Jawaban laut, buat saya jadi tahu. Pertanyaan saya yang kemarin nggak perlu kamu jawab, saya sudah tahu jawabannya. Kamu akan sampai kesana. Kenapa saya bisa seyakin itu, ya, sebenarnya saya malas mengakuinya. Mengakui kalau kamu hebat, saya sudah bilangkan, semestamu akan berpihak padamu. Jadi pasti akan sampai.
Saya kagum, walau terkadang saya iri, saya iri dengan orang-orang di sekitarmu, yang mungkin akan kamu ajak ke sana.
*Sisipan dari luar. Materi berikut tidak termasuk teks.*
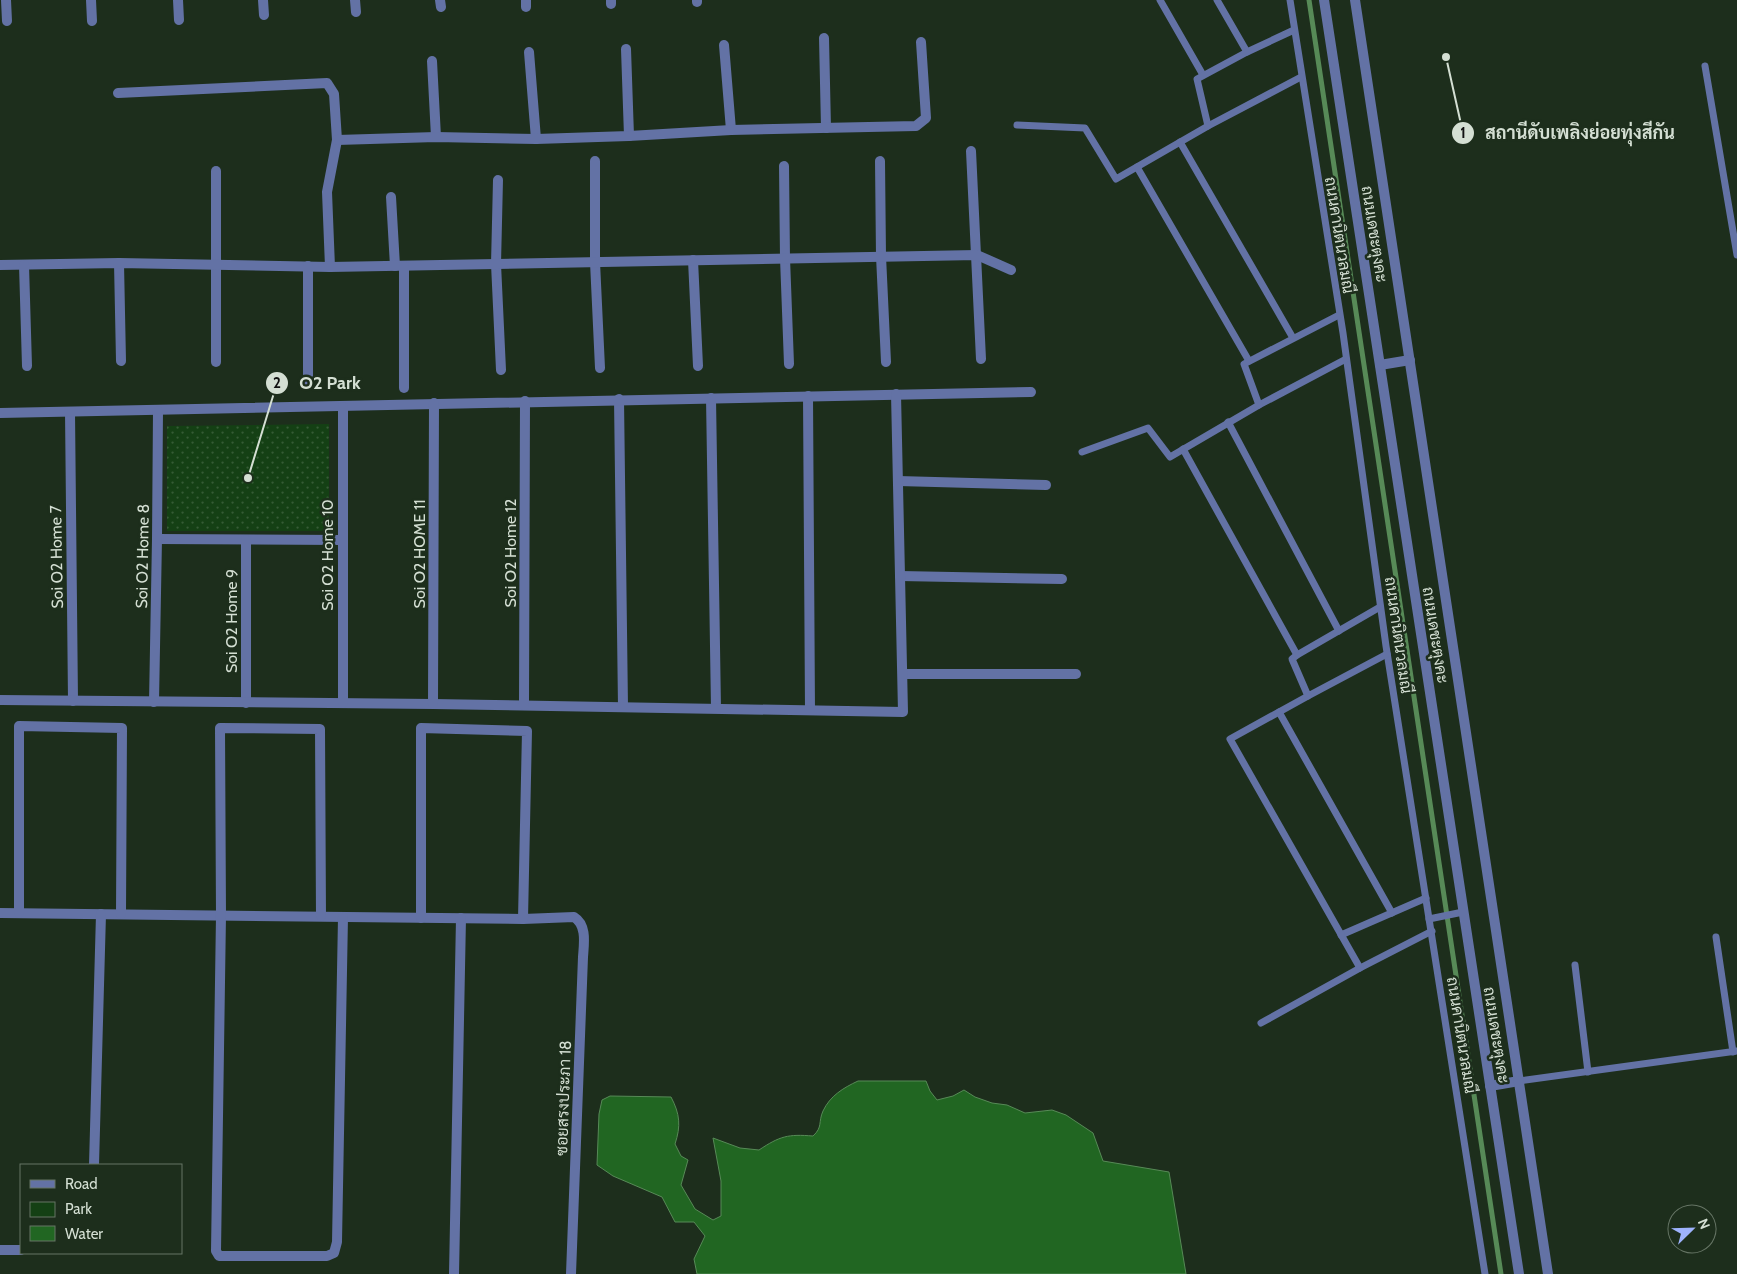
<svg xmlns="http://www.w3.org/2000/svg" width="1737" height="1274" font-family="Cabin,Sarabun,sans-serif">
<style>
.green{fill:url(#green-dots)}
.water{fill:#216622;stroke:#578a57}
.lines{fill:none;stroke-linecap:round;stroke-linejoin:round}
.stream{stroke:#578a57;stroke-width:5}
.service{stroke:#6372a5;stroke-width:7}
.minor{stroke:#6372a5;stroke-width:10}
.tertiary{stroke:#6372a5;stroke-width:10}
.labels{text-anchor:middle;stroke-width:5;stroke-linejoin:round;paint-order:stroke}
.street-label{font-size:16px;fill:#d4dfd3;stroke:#1d2e1c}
.leader{fill:none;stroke:#d4dfd3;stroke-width:2}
.callout-dot{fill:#d4dfd3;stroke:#1d2e1c;stroke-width:2}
.mark-label{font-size:15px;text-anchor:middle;font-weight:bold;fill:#111}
.callout-label{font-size:18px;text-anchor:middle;font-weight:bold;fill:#d4dfd3;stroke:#1d2e1c;stroke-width:5;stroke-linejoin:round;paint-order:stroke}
</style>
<defs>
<pattern id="green-dots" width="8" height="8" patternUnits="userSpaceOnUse" patternTransform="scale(1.25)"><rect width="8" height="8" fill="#144014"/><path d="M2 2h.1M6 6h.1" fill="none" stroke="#355b35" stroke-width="1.8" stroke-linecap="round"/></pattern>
</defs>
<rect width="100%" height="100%" fill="#1d2e1c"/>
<!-- green -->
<path class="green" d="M329,424V531H167V426Z"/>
<!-- water -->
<path class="water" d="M858,1081H926L930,1091L937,1100L953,1096L964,1090L975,1097L992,1103L1007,1105L1025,1113L1052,1110L1066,1115L1093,1133L1103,1161L1169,1172L1186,1274H697L694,1259L705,1236L694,1222H675L662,1197L613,1176L597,1165L599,1114L602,1100L610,1096L671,1097C680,1114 681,1126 675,1144L681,1156L688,1160L681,1185L695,1209L713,1220L721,1216V1181L713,1138L740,1148L759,1150C780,1136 788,1134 813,1136C823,1127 818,1122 823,1111C830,1096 843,1088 858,1081Z"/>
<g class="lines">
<!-- stream -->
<path class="stream" d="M1309,0L1501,1274"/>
<!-- service -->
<g class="service">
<path d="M1160,0L1203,75"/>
<path d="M1217,0L1247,52"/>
<path d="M1290,0L1343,333L1386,646L1485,1274"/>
<path d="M1705,66L1737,255"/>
<path d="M1017,125L1085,128L1116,179L1208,126L1197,79L1247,52L1294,30"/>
<path d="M1208,126L1301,77"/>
<path d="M1180,142L1293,338"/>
<path d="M1137,167L1249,361"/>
<path d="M1259,405L1346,359"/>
<path d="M1228,422L1339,631"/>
<path d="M1183,449L1297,655"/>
<path d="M1082,452L1148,428L1170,457L1259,405L1244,364L1339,315"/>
<path d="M1380,607L1297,655L1292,659L1308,696L1387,654"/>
<path d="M1279,712L1392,913"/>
<path d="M1429,919L1463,912"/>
<path d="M1341,935L1426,898"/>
<path d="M1716,937L1733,1052"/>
<path d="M1575,965L1588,1072"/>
<path d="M1360,968L1432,931"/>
<path d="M1261,1023L1360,968L1230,739L1308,696"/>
<path d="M1519,1081L1737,1051"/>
</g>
<!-- minor -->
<g class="minor">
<path d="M6,0L7,21"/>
<path d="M91,0L92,21"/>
<path d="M178,0L179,20"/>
<path d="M263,0L264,15"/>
<path d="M355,0L356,12"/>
<path d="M440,0L441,7"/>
<path d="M526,0V7"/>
<path d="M611,0V4"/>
<path d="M697,0V2"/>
<path d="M824,38L826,128"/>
<path d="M724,45L731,130"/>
<path d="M626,49L629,136"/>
<path d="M529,52L536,139"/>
<path d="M432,61L436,137"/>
<path d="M118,93L327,83L334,94L337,140L327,192L330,267"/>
<path d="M337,140L436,137L536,139L629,136L731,130L916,126L926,118L921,42"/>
<path d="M971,151L981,359"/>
<path d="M595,161V262L600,368"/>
<path d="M880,161L881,256L886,362"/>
<path d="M784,166L785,258L789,364"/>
<path d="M216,171V362"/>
<path d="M498,180L496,264L501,370"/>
<path d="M391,197L395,266"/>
<path d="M693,260L698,366"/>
<path d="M119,263L121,361"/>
<path d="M0,265L119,263L330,267L977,255L1011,270"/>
<path d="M24,265L27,366"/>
<path d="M308,266V383"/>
<path d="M404,388V266"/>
<path d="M808,396L810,710"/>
<path d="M711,398L716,708"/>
<path d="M619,399L623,707"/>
<path d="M70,412L73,701"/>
<path d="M0,413L1031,392"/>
<path d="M898,481L1046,485"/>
<path d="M157,539L342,540"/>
<path d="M246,540V703"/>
<path d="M900,576L1062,579"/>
<path d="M903,674H1076"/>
<path d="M0,700L433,704L903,712L896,394"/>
<path d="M154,702L157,539L158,411"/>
<path d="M343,703V407"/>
<path d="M433,704L434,403"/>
<path d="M524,705L525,401"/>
<path d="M0,913L523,919L574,917C587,925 584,943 583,957L571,1274"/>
<path d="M19,913V726L122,728L121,914"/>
<path d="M321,916L320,729L220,728L221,915L216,1251L219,1256H327L334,1253L337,1242L343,917"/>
<path d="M421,918V728L527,731L523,919"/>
<path d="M1490,1086L1519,1081"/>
<path d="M94,1165L101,914"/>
<path d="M0,1250H21"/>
<path d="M454,1274L461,918"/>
</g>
<!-- tertiary -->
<g class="tertiary">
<path d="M1324,0L1519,1274"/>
<path d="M1355,0L1548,1274"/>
<path d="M1380,365L1410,360"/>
</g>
</g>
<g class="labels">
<!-- street labels -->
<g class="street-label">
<text transform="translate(1375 234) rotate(81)" y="6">ถนนเดชะตุงคะ</text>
<text transform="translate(1340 235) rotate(81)" y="6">ถนนคานิตนวลมณี</text>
<text transform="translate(510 553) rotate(-90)" y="6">Soi O2 Home 12</text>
<text transform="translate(419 554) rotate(-90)" y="6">Soi O2 HOME 11</text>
<text transform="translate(327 555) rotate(-90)" y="6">Soi O2 Home 10</text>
<text transform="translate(142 556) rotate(-89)" y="6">Soi O2 Home 8</text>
<text transform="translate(56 557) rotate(-91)" y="6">Soi O2 Home 7</text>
<text transform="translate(231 621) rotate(-90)" y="6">Soi O2 Home 9</text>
<text transform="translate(1399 635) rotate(82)" y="6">ถนนคานิตนวลมณี</text>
<text transform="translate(1436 635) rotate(81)" y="6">ถนนเดชะตุงคะ</text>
<text transform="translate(1462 1035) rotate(81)" y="6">ถนนคานิตนวลมณี</text>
<text transform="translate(1497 1035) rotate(81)" y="6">ถนนเดชะตุงคะ</text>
<text transform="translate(563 1098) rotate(-88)" y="6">ซอยสรงประภา 18</text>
</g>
</g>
<!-- callouts -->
<path class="leader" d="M1446 57L1463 133M248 478L277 383"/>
<g class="callout-dot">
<circle cx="1446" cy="57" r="5"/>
<circle cx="248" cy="478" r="5"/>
<circle cx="1463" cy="133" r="12"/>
<circle cx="277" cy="383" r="12"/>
</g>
<g class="mark-label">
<text x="1463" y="138">1</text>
<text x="277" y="388">2</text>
</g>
<g class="callout-label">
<text x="1580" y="139">สถานีดับเพลิงย่อยทุ่งสีกัน</text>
<text x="330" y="389">O2 Park</text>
</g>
<!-- legend -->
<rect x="20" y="1164" width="162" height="90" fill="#1d2e1c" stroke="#667565"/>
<rect x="30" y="1180" width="25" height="8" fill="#6372a5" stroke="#667565"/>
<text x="65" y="1189" font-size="15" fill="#d4dfd3">Road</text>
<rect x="30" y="1202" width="25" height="15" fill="#144014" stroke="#667565"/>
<text x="65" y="1214" font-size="15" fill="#d4dfd3">Park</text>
<rect x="30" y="1226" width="25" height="15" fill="#216622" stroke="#667565"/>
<text x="65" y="1239" font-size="15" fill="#d4dfd3">Water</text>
<!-- north arrow -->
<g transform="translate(1692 1229) rotate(67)"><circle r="24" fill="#1d2e1c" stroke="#667565"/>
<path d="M0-4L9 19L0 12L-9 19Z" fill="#9eb3fd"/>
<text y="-8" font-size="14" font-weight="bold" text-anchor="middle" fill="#d4dfd3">N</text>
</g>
</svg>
Sementara saya lebih menikmati isi kepala yang lebih berisik dari apapun, tapi di situ, dalam isi kepala saya, justru saya bisa menemukanmu. Dan ini akan terus begitu. Saya yang nggak punya tujuan harus ke mana, tapi saya nggak bingung lagi untuk mencarimu. Karena ternyata dari ke nggak tahuan saya, saya jadi bisa ketemu kamu meski hanya dalam isi kepala. Dan itu nggak apa-apa buat saya.
Pantas saja kamu tidak pernah ada di kakiku saat butuh langkahmu untuk pergi merambah anganku. Pertemuan singkat dan terbatas hanya dalam pikiran. Setidaknya saya nggak butuh tiket pulang pergi untuk mengunjungimu. Sebatas malam dan waktu. Semudah itu saya ketemu kamu.
Nggak pernah terpikirkan sebelumnya, kalau ternyata bisa ya, sedih dan senang datang bersamaan dalam satu waktu. Saya selalu cemas kalau kebahagiaan datang sendirian, saya juga takut kalau kebahagiaan bisa membuat saya melupakan banyak hal dalam hidup. Termasuk kesedihan.
Tapi, saya juga lebih takut kalau kesedihan mulai menghampiri mu.
Saya takut kalau kamu gak bisa menemukan saya.